Jonathan Rothberg — a pioneer in genetic sequencing technology, serial entrepreneur, Yale alumnus, and New Haven native — will receive the National Medal of Technology and Innovation, the White House announced Dec. 22.
The medal is awarded annually to individuals, teams, companies, or divisions of companies for their outstanding contributions to America’s economic, environmental, and social well-being. Rothberg is one of seven winners of the medal, which will be awarded at a White House ceremony early next year.
Rothberg’s passion for biotechnology was spurred in part by his daughter’s rare genetic disorder and, later, a life-or-death scare after the birth of his son Noah in 1999.
“My motivation for developing high-speed ways to understand a person’s genetic makeup was personal — my son was rushed to the newborn intensive care unit at Yale, and I wanted to know why,” said Rothberg, an adjunct professor of genetics at Yale. “I’m gratified that answering that question allowed me to take a journey with the most creative scientists, engineers, and physicians, and ultimately to help others.”
Noah and his daughter are doing well, reports Rothberg. He and his wife, Dr. Bonnie Gould Rothberg, an assistant professor of medicine at Yale, have five children and live in Guilford.
His introduction of massively parallel DNA sequencing technology greatly increased the speed and efficiency of genomic analysis. Rothberg has led or been a major part of well-known sequencing projects — including the first human genome (of Nobel laureate Jim Watson), the Neanderthal genome, and incorporation of sequencing technology on semi-conductor chips.
Rothberg, who received his Ph.D. in molecular biology from Yale in 1991, is founder of a string of successful Connecticut companies, including 454 Life Science, CuraGen, Ion Torrent, Raindance Technologies, Hyperfine Research, Butterfly Network Inc., LAM Therapeutics, and 4Catalyzer.
He was winner of The Wall Street Journal’s Gold Medal for Innovation and the 2010 Connecticut Medal of Technology.
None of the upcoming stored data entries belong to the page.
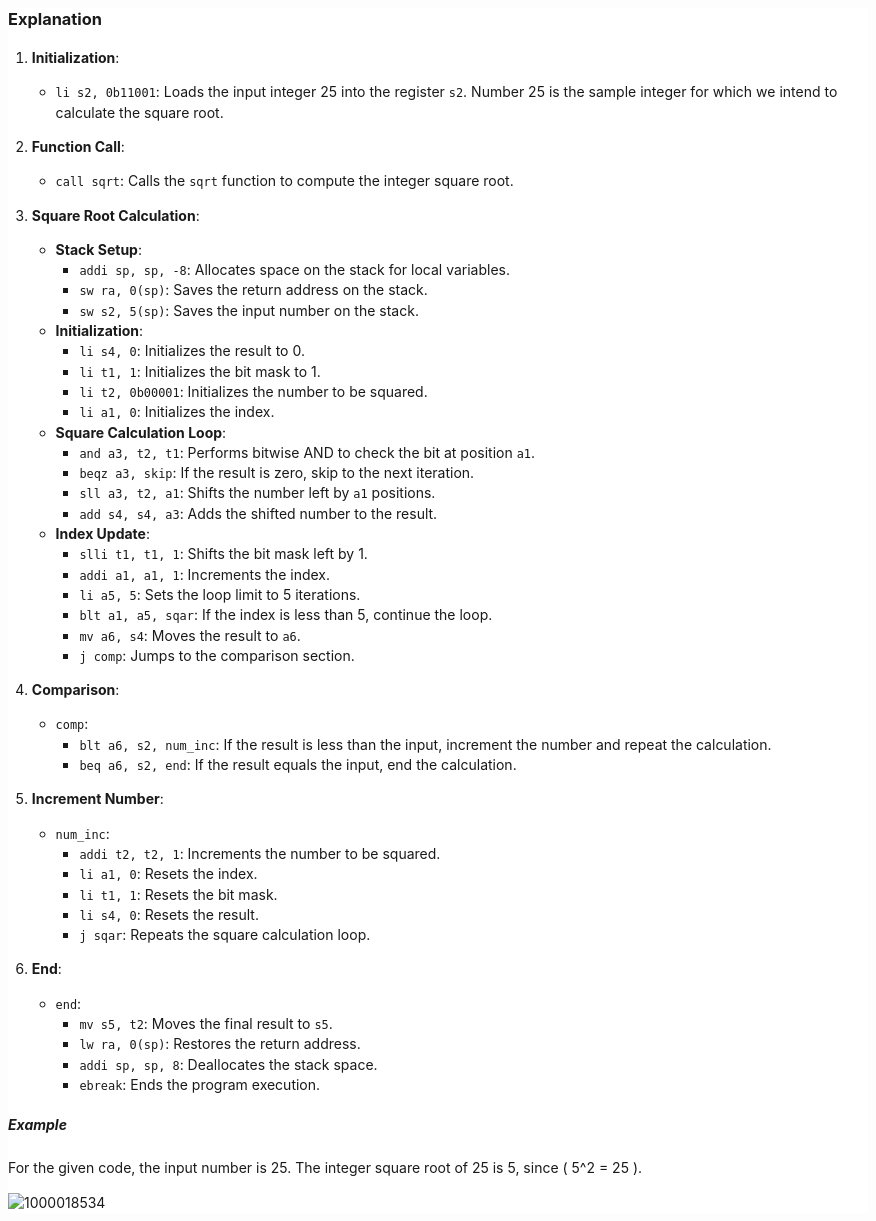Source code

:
```assembly
```

### Explanation

1. **Initialization**:
    - `li s2, 0b11001`: Loads the input integer 25 into the register `s2`. Number 25 is the sample integer for which we intend to calculate the square root.

2. **Function Call**:
    - `call sqrt`: Calls the `sqrt` function to compute the integer square root.

3. **Square Root Calculation**:
    - **Stack Setup**:
        - `addi sp, sp, -8`: Allocates space on the stack for local variables.
        - `sw ra, 0(sp)`: Saves the return address on the stack.
        - `sw s2, 5(sp)`: Saves the input number on the stack.
    - **Initialization**:
        - `li s4, 0`: Initializes the result to 0.
        - `li t1, 1`: Initializes the bit mask to 1.
        - `li t2, 0b00001`: Initializes the number to be squared.
        - `li a1, 0`: Initializes the index.
    - **Square Calculation Loop**:
        - `and a3, t2, t1`: Performs bitwise AND to check the bit at position `a1`.
        - `beqz a3, skip`: If the result is zero, skip to the next iteration.
        - `sll a3, t2, a1`: Shifts the number left by `a1` positions.
        - `add s4, s4, a3`: Adds the shifted number to the result.
    - **Index Update**:
        - `slli t1, t1, 1`: Shifts the bit mask left by 1.
        - `addi a1, a1, 1`: Increments the index.
        - `li a5, 5`: Sets the loop limit to 5 iterations.
        - `blt a1, a5, sqar`: If the index is less than 5, continue the loop.
        - `mv a6, s4`: Moves the result to `a6`.
        - `j comp`: Jumps to the comparison section.

4. **Comparison**:
    - `comp`:
        - `blt a6, s2, num_inc`: If the result is less than the input, increment the number and repeat the calculation.
        - `beq a6, s2, end`: If the result equals the input, end the calculation.

5. **Increment Number**:
    - `num_inc`:
        - `addi t2, t2, 1`: Increments the number to be squared.
        - `li a1, 0`: Resets the index.
        - `li t1, 1`: Resets the bit mask.
        - `li s4, 0`: Resets the result.
        - `j sqar`: Repeats the square calculation loop.

6. **End**:
    - `end`:
        - `mv s5, t2`: Moves the final result to `s5`.
        - `lw ra, 0(sp)`: Restores the return address.
        - `addi sp, sp, 8`: Deallocates the stack space.
        - `ebreak`: Ends the program execution.

##### Example

For the given code, the input number is 25. The integer square root of 25 is 5, since \( 5^2 = 25 \).

![1000018534](https://github.com/MMDPiri/phoeniX_MohPir_99411218/assets/169598509/48c8fc20-0b5c-4e51-9a24-57ddd6bfd69b)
He was named a World Economic Technology Pioneer and is a member of the National Academy of Engineering.
“Jonathan is a pioneer in the development of radical new technologies that marry engineering and the life sciences, and has been highly successful in bringing these novel technologies into wide commercial use,” said Richard Lifton, Sterling Professor and chair of the Department of Genetics at Yale. “From his invention of revolutionary DNA sequencing technologies to hand-held medical imaging devices, his highly innovative contributions have had enormous impact.”